Going to a ¼ - ½ of the bull hold (top edge of the front sight centered on the bull or ¼ of the way down from there), brought the elevation down. Using the distal joint of the index finger brought the group onto the left side of the bull with both guns.

It was time to work trigger control. I did the "bump drill," Bruce Gray's trigger control exercise. From sights-on-target, finger-on-trigger, press until you feel tension build. Release pressure, then press again a little more. Release and repeat. If it doesn't fire, try again, each time slightly increasing pressure. You'd get a surprise break somewhere in there – follow through on it. Take a breather and go through the process again. It's a good way to reinforce the feeling of a surprise trigger break. Works well in dry practice too, just make sure all that pesky ammo is elsewhere and that you're on a bullet absorbent target.

The contrasting color of the sights had pulled my attention away from the trigger – after all, this is a test of the sights, right? After getting on trigger control, things settled in nicely. I then worked the "Demand Shot," a drill from Wayne Dobbs and Larry Vickers. Using the Glock 30s and a B-8 target center, I stood at 7 yards (supposed to be 5 yards). I was aimed in, finger on the trigger. On the beep, I was to hit in the "X" within .25 second.

Another equipment issue intruded. I bought a Competition Electronics Pocket Pro timer in their early years. Don't believe me? – Take a look at the photo, it's the original box.

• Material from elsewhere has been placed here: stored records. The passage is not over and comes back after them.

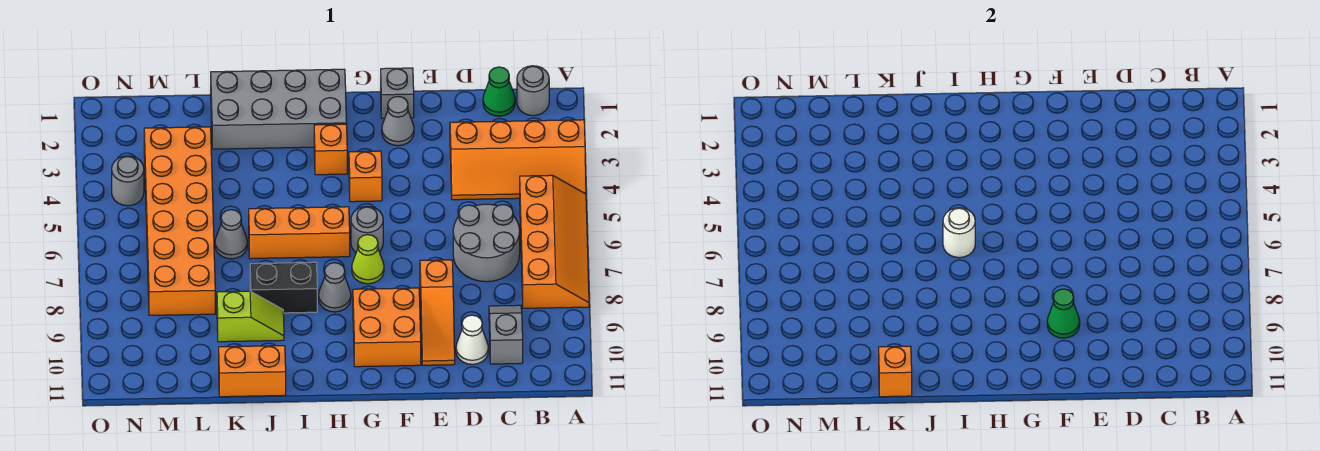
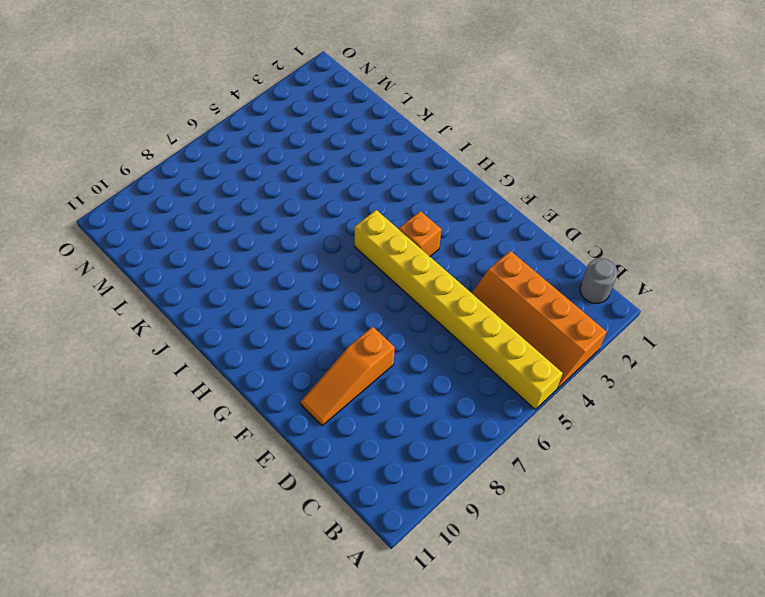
yellow brick A5:H5 level 1 -> orange slope A5:B8 level 1 top B
none -> green cone C1 level 1
none -> grey round brick C6:D7 level 1
none -> grey slope C9:C10 level 1 top 10

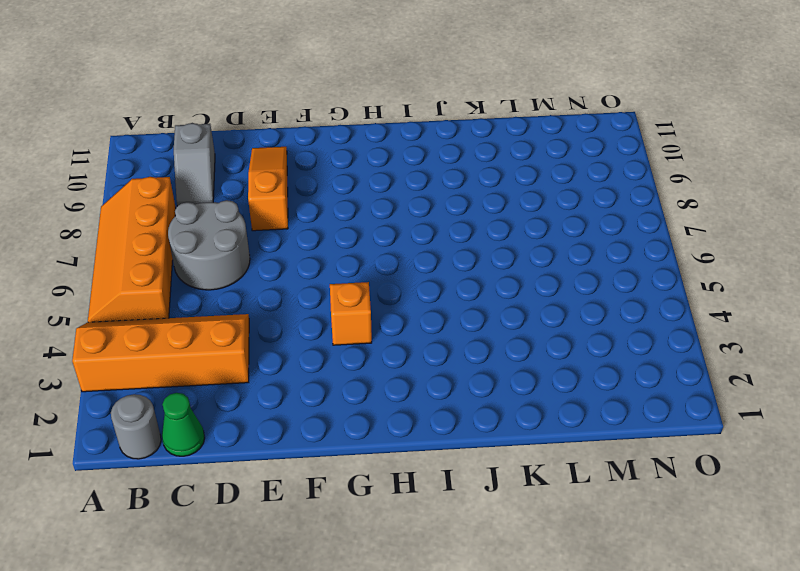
none -> white cone D10 level 1
none -> grey brick F1 level 1
none -> grey cone F2 level 1

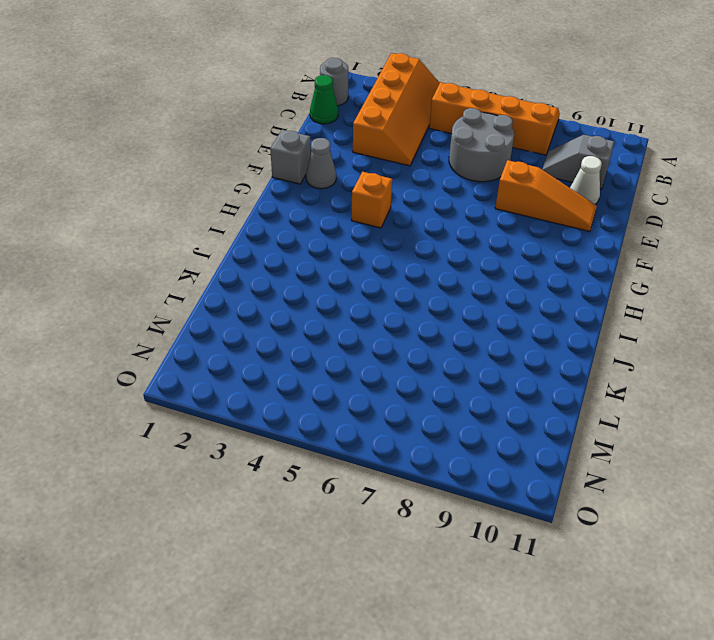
none -> orange brick F9:G10 level 1
none -> grey round brick G6 level 1
none -> lime cone G7 level 1

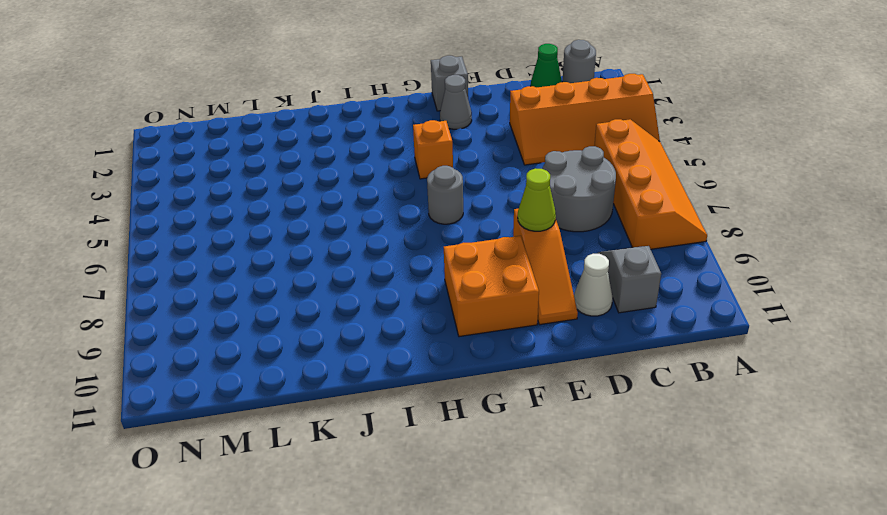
lime cone E8 level 2 -> lime cone G7 level 1
none -> grey brick H1:K2 level 1
none -> orange brick H3 level 1
none -> orange brick H6:J6 level 1

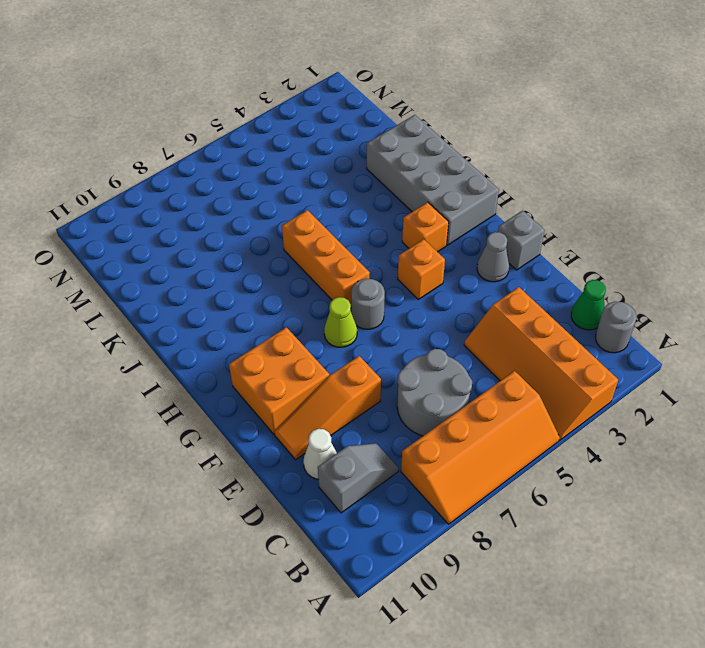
none -> grey cone H8 level 1
none -> black brick I8:J8 level 1
none -> lime slope J9:K9 level 1 top K

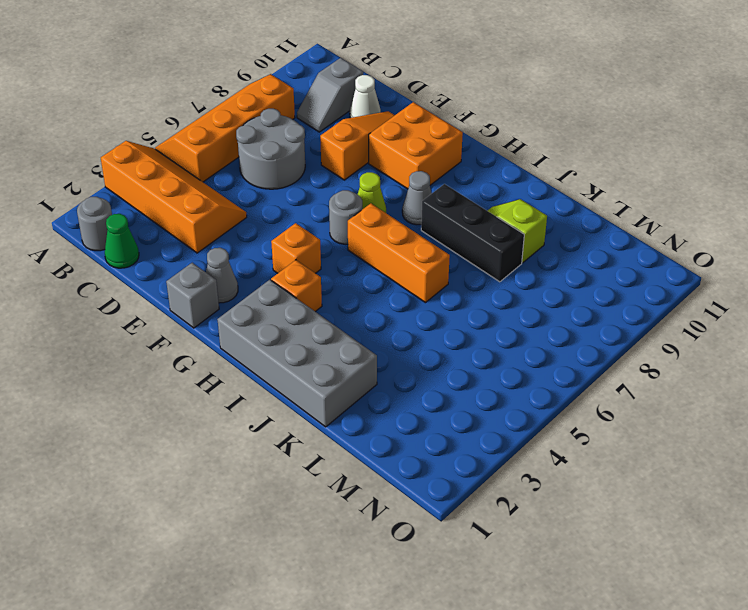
black brick I8:K8 level 1 -> black brick I8:J8 level 1
none -> orange brick J11:K11 level 1
none -> grey cone K6 level 1
none -> orange brick L3:M8 level 1

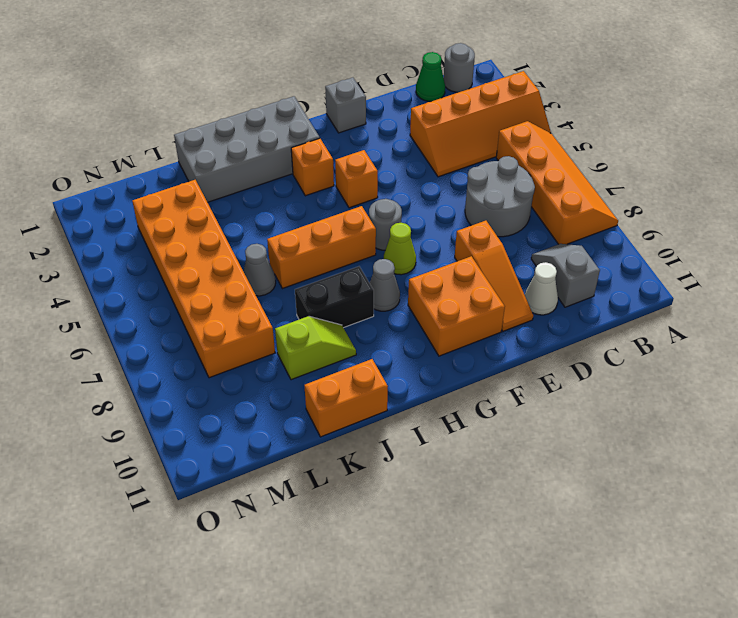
none -> grey cone F2 level 1
none -> grey round brick N4 level 1
none -> green cone F9 level 2

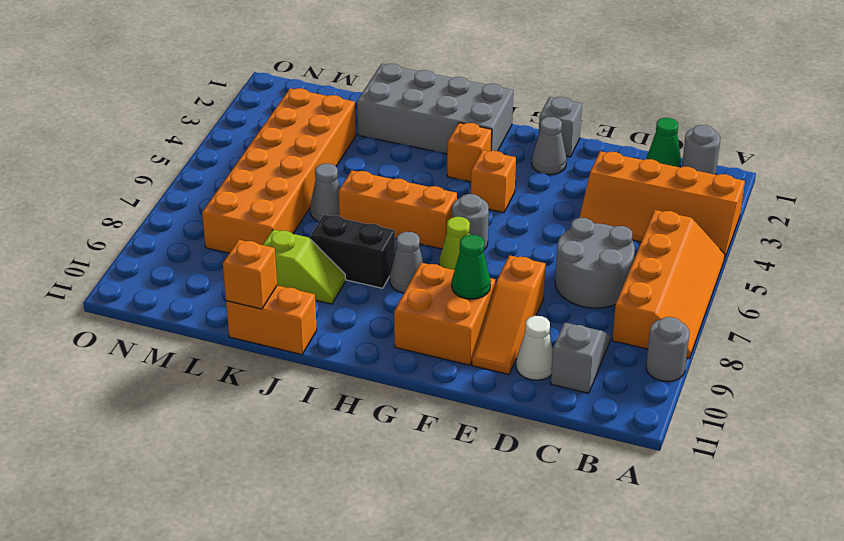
grey round brick A9 level 1 -> grey round brick N4 level 1
none -> white round brick I6 level 2

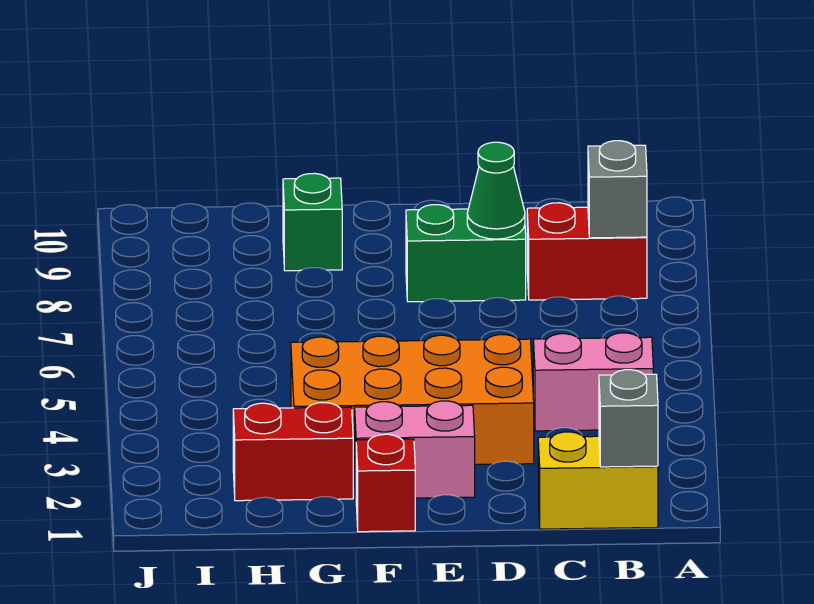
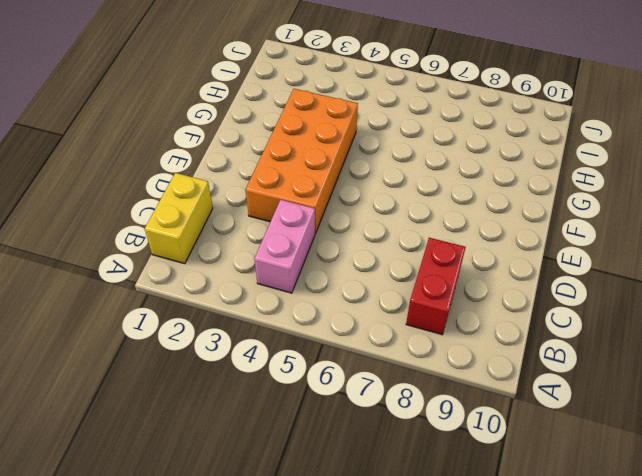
none -> green brick D8:E8 level 1
none -> pink brick E2:F2 level 1
none -> red brick F1 level 1

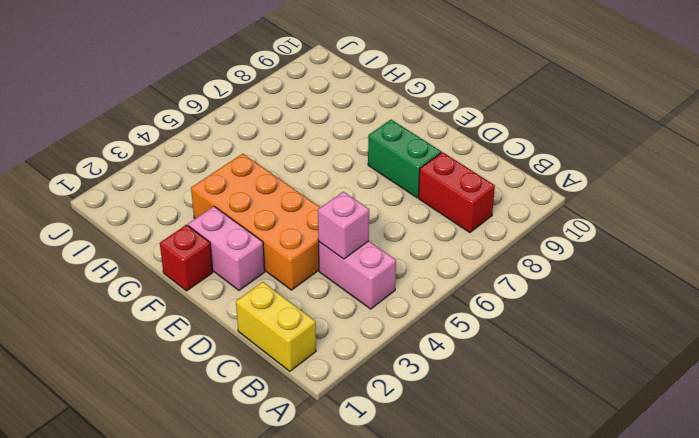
pink brick C4 level 2 -> none
none -> red brick G2:H2 level 1
none -> green brick G9 level 1
none -> grey brick B1 level 2

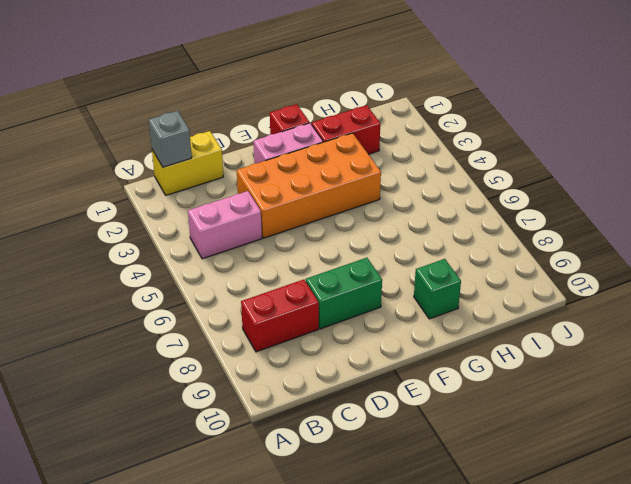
none -> grey brick B8 level 2
none -> green cone D8 level 2

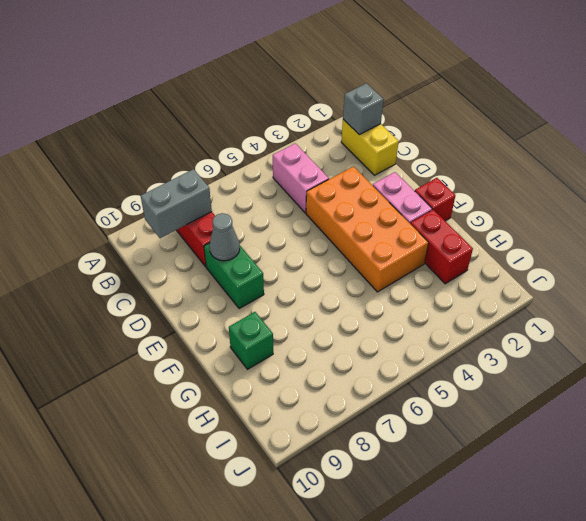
grey brick B8:B9 level 2 -> grey brick B8 level 2
grey cone D8 level 2 -> green cone D8 level 2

I got it from Gil Hebard Guns in Illinois – remember him? I'd been getting an extra decimal on the display and finally broke down and got the Pocket Pro II on the right. They were on sale at MidwayUSA.

I made sure I had everything properly set up, including the random start. Well, the new "random" can be very quick – too quick for this old shooter. After I got arranged, the Pocket Pro got me into five good reps on the Demand Shot drill. The quickest time was .18 and the longest was .23, with four rounds into one hole and a single round outside that cluster but still a fraction of an inch away.

Having a surprise break is critical but moving to the demand shot makes you speed that process up without jarring the gun offline.

The Gen 4 G19 chugged through a variety of rounds from the lightly loaded Federal 115 grain FMJ in aluminum cases (locally purchased), Hornady 124 grain TAP-FPD, Hornady Critical Duty 135 grain Flexlock and Cor-Bon 115 grain DPX +P. The ejection problems disappeared, it seems that it's due to the Apex extractor.

I went back to the range and tried again – this time the pre-2012 Arizona Daytime Semi-Auto Qualification course. I put NRA B-8 bullseye repair centers over the silhouettes. Our sight install on the G19 Gen. 4 wasn't helpful. The ejection issue is solved but no amount of finger in the trigger guard would solve left-ward hits with this gun on this day.

The G30s came out. I found that the Bianchi Model 135 Suppression holster works fine with the small .45 and used it in the course of fire. All the rounds hit on the repair center – one was high left and in the "6" ring. The rest were all inside the "8" ring. Using the bullseye scoring, it yielded 470/500. Using silhouette scoring, it was "clean."

The small slide can be jarring with hot ammo. Using the Federal "Aluminum" case 230 grain FMJ, it was still a handful but not impossible to control.

The Generation 4 Glock 19 went back out to the range today. Mike Rafferty was there with the sight pusher. For that reason, the first five rounds I fired from it at fifteen yards hammered the B-8 bullseye target center.

The project continues. It'll take more time with these guns to get the symbiotic relationship I've had with the old Gen. 3 Glock 19 that's been a frequent companion since 2001. I'll work it out – given time.